Já o Livre, insiste no Programa 3C (casa, conforto e clima), que quer reforçado no próximo ano. Reconhecendo que a proposta, aprovada pela primeira vez no OE2022, já tem histórico de não execução — “não foi tão longe quanto possível” — e que no futuro o Livre pode continuar a dizer que “não foi suficiente”, mas insistiu na necessidade de implementação, conforme disse também na entrevista ao programa Sob Escuta da Rádio Observador.

O passe ferroviário nacional, que já mereceu a desaprovação pública do ministro das Infraestruturas Pedro Nuno Santos, é outra das propostas, com o Livre a reconhecer “estágios e fases” e diz-se “pronto para negociar este tema”, pedindo também que “a CP baixe os outros passes que já tem.” Ainda nos transportes, o Livre quer a criação de rede de transportes escolares, em formato projeto-piloto, para que as crianças sejam transportadas de casa à escola e vice-versa.

Também para os mais novos, o Livre apresenta uma proposta para “reforçar em 30% o valor de todas as prestações” de abono de família. O partido que tem Rui Tavares como deputado único apresenta 150 propostas de alteração.

Esquerda a preparar ataques ao Governo, sem perspetivas de aceitação

À semelhança do que aconteceu no último Orçamento do Estado, o passado em comum de PS e BE e PCP parece ter algum peso na hora de discutir as propostas da esquerda, levando à sua rejeição. Bloco e PCP insistem na taxa de lucros excessivos e nos criptoativos, com o PCP a propor uma taxa de 35%.

Ainda nas taxas e impostos, o BE insiste no “imposto Google” e quer destinar parte das receitas da Santa Casa da Misericórdia para comunicação para prevenir adição do jogo.

O Bloco propõe ainda a criação de um passe de transportes a nove euros em todo o país, para aplicar em vários concelhos e áreas metropolitanas, para que os portugueses se possam deslocar em “todos os transportes coletivos”.

Na educação, o Bloco quer uma compensação para professores deslocados e acabar com as propinas, dos cursos técnico-superiores aos mestrados integrados.

Na saúde, o BE quer impedir que unidades de saúde familiar tipo C que estão nas mãos dos privados avancem e, na habitação, o Bloco vai avançar com uma proposta para impor um travão à atualização de rendas também para os novos contratos — o PS faz proposta diferente para impedir benefícios fiscais aos senhorios que na renovação ou nos novos contratos aumentem as rendas em mais de 2% (o limite imposto pelo Governo na norma travão de atualização das rendas).

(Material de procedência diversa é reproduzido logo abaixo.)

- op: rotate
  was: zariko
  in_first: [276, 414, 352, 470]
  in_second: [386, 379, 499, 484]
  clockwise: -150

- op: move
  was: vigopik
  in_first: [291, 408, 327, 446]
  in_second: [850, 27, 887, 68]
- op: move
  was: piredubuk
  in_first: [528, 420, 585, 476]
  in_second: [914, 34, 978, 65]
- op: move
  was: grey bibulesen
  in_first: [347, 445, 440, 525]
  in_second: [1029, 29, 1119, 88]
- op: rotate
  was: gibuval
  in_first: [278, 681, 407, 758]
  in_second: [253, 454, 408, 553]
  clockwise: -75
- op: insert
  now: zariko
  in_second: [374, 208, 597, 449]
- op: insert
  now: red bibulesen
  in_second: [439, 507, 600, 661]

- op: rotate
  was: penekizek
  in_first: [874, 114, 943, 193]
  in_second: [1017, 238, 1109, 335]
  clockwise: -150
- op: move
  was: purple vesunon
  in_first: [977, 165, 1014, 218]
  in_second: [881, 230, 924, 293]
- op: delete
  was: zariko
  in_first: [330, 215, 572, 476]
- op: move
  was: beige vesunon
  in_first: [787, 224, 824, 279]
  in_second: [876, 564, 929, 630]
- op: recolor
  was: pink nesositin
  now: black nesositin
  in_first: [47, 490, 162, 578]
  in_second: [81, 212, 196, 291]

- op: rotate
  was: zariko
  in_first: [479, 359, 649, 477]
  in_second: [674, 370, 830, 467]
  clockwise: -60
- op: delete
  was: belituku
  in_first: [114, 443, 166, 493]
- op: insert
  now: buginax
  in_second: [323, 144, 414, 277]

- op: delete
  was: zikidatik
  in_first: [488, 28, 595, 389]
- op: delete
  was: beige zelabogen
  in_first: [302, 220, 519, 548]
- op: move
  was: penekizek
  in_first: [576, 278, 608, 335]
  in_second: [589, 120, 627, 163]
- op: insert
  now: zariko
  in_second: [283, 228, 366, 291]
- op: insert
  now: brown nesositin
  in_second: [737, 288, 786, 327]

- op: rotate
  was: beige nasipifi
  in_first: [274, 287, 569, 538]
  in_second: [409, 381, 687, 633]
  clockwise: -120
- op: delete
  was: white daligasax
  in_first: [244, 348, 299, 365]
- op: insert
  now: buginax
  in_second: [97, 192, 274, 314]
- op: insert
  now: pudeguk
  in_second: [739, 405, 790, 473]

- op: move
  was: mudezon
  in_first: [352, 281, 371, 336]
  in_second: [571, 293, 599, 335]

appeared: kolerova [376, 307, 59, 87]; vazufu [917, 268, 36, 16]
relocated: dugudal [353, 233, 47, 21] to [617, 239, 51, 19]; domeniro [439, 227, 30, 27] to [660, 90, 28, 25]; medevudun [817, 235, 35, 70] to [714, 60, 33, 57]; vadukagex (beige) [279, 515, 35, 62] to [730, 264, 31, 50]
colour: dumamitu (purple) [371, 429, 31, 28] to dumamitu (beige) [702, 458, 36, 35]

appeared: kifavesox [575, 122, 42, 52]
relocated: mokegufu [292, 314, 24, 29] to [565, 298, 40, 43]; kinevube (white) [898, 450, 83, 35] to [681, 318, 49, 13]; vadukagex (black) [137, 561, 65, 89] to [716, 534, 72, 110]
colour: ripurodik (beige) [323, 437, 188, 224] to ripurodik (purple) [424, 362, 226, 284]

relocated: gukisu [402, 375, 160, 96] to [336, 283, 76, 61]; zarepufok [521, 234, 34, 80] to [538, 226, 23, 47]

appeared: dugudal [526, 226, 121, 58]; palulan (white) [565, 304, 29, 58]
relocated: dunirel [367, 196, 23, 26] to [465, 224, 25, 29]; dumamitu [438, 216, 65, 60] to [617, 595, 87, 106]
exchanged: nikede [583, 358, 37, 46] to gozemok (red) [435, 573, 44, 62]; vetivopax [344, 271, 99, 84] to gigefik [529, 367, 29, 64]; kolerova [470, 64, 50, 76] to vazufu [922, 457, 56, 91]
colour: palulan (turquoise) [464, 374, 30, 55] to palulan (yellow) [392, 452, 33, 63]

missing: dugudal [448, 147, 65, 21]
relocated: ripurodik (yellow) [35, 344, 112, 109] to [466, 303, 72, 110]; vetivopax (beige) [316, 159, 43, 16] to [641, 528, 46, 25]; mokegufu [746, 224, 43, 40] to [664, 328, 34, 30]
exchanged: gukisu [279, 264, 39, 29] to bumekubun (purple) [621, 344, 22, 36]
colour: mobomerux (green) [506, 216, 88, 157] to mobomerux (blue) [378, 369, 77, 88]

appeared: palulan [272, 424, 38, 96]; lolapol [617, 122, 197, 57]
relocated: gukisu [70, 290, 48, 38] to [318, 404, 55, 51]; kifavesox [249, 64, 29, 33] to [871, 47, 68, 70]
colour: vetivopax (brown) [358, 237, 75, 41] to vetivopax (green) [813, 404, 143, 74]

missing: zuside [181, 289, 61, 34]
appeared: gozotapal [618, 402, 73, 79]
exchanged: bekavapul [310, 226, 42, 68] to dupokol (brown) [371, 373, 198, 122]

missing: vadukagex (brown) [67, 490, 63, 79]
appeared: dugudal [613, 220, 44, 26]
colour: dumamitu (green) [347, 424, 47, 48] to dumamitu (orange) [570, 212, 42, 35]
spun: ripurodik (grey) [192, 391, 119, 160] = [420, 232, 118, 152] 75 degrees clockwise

Já o PCP insiste na reforma aos 65 anos, a eliminação do fator de sustentabilidade, a aposentação sem penalizações depois de 40 anos de contribuições e a reposição das percentagens de pagamento de trabalho suplementar cortadas pelo governo PSD/CDS. Nas famílias, o PCP quer ver o abono pré-natal aumentar para os 250 euros e volta a pedir uma “rede pública de creches e gratuitidade para todas as crianças.”

Na área do trabalho, na função pública, o PCP quer o “aumento do subsídio de refeição para 9 euros, face aos 5,2 euros que o governo assume para 2023 e o aumento do subsídio de transporte para 0,50euros/km”.